Re: The games are all crap; let's make a decent one.

From: Emlyn (onetel) (emlyn@one.net.au)
Date: Fri Jul 21 2000 - 19:03:33 MDT


>
> It was one of the last "games" I spent a LOT of time with and was, without
a
> doubt, the best over-all space simulator I ever encountered. It had some
odd
> characteristics that indicated that developing it had not been a high
> priority in MS. It was a DOS-based game and was never happy in Windows.
In
> fact, I tried to run it in Win98 and it was a no-starter (probably good
for
> me). Even when it was new the graphics component wasn't that good -- not
up
> to then-current state of the art.
>
> The basic ballistics algorithms were great, though, and I had a lot of fun
> tweaking orbits. I can recall spending a frighteningly large amount of
time
> playing at lowering the perfectly circular orbit of a spacecraft around
Luna
> to the absolute LOWEST possible altitude. Unfortunately, the graphics
engine
> wasn't great, so you didn't get the images of craters and mountains
zipping
> past that would have been nice. Also, the aerodynamics simulation when
you
> were in the Earth's atmosphere was piss-poor, especially considering the
> state of MS's Flight Sim in those days. Something that seems like it
would
> have been a natural to do would have been to marry the two with a good
> interface, so you could shift back and forth between the two with the same
> vehicles. No such luck: MS let Space Simulator die, with no upgrades.
>
> Finally, there was no good ballistics analysis tool to help generate
> rendezvous calculations -- you had to "cheat" or spend unreasonable
amounts
> of fuel guestimating to do a rendezvous.
>
> I suspect that the market for a REALLY accurate space simulator must be
> small, or someone would have done it . . .
>
> Greg Burch <GBurch1@aol.com>----<gburch@lockeliddell.com>

Very small indeed. Sadly.

There are some really dynamite old games around, which wont work in current
OSes. I keep "Tie Fighter" around, because I just loved that game - I know
the flight model is naughty, but the game itself is fantastic. Doom (I) is
another big one (maybe that will work under windows?).

I've given up trying to get those games to run under win 9x (actually I use
NT, which makes possibilities really remote).

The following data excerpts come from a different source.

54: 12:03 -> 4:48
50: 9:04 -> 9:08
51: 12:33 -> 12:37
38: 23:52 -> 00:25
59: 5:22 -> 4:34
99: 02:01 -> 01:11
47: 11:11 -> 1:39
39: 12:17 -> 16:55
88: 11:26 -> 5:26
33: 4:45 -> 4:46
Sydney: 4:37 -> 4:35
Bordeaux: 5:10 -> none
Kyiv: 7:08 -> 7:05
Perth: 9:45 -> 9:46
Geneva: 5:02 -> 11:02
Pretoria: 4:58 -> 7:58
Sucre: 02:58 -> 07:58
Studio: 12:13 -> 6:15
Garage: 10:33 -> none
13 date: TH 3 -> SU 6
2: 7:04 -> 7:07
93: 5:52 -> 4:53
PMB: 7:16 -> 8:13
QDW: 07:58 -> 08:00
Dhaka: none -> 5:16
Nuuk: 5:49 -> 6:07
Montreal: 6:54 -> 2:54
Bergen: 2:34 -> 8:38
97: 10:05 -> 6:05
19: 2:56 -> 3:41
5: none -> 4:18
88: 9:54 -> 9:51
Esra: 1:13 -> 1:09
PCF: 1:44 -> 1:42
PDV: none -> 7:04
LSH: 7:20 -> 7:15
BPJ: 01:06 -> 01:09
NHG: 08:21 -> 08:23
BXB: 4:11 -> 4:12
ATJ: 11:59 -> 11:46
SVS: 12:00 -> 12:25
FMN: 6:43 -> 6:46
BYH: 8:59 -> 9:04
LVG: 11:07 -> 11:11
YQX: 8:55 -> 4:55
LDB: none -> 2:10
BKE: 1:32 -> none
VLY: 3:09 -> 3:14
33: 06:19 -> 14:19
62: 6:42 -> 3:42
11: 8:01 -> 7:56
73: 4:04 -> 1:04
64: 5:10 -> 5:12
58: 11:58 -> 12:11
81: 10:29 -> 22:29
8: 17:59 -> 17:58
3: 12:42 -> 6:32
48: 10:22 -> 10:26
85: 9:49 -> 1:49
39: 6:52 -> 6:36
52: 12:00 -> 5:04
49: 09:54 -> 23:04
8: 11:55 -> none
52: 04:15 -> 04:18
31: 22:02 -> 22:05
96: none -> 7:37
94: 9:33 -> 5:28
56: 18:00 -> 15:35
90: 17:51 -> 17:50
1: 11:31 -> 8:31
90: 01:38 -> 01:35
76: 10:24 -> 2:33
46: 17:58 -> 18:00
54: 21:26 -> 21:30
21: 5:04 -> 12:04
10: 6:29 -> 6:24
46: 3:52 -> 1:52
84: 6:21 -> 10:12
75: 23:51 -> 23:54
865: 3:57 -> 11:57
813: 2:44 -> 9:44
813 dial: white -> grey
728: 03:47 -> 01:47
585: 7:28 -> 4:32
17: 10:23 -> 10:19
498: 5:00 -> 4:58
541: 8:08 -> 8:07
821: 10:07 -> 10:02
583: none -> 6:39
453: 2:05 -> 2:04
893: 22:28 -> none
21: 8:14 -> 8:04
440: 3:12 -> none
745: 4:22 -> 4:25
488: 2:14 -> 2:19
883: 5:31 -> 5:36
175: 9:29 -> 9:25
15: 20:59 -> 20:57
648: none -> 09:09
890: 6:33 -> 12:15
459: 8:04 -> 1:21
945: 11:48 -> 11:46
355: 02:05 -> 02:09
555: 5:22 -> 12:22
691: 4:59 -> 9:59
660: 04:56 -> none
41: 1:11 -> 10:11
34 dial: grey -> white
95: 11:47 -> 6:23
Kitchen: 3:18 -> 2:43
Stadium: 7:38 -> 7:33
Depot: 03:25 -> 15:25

What I'm intending to do is get a really hot little 486 together, or maybe a
low end pentium, with heaps of memory & HD space, totally over specced. You
know, like 16 meg of ram and maybe even a 1 gig hd. Wow! Then pop DOS 6 on,
config it to do all kinds of tricks so that there's upwards of 700K of base
memory available, and away we go! There are a whole bunch of excellent games
from the era when that was state of the art, which I could never play
properly because my machine wasn't top of the line; I always wanted to come
back to them in the future and give it a real go. I guess I'm in the future
now (Year 2000!), so it's time.

Is anyone actually doing this? Is it as fun as I suspect?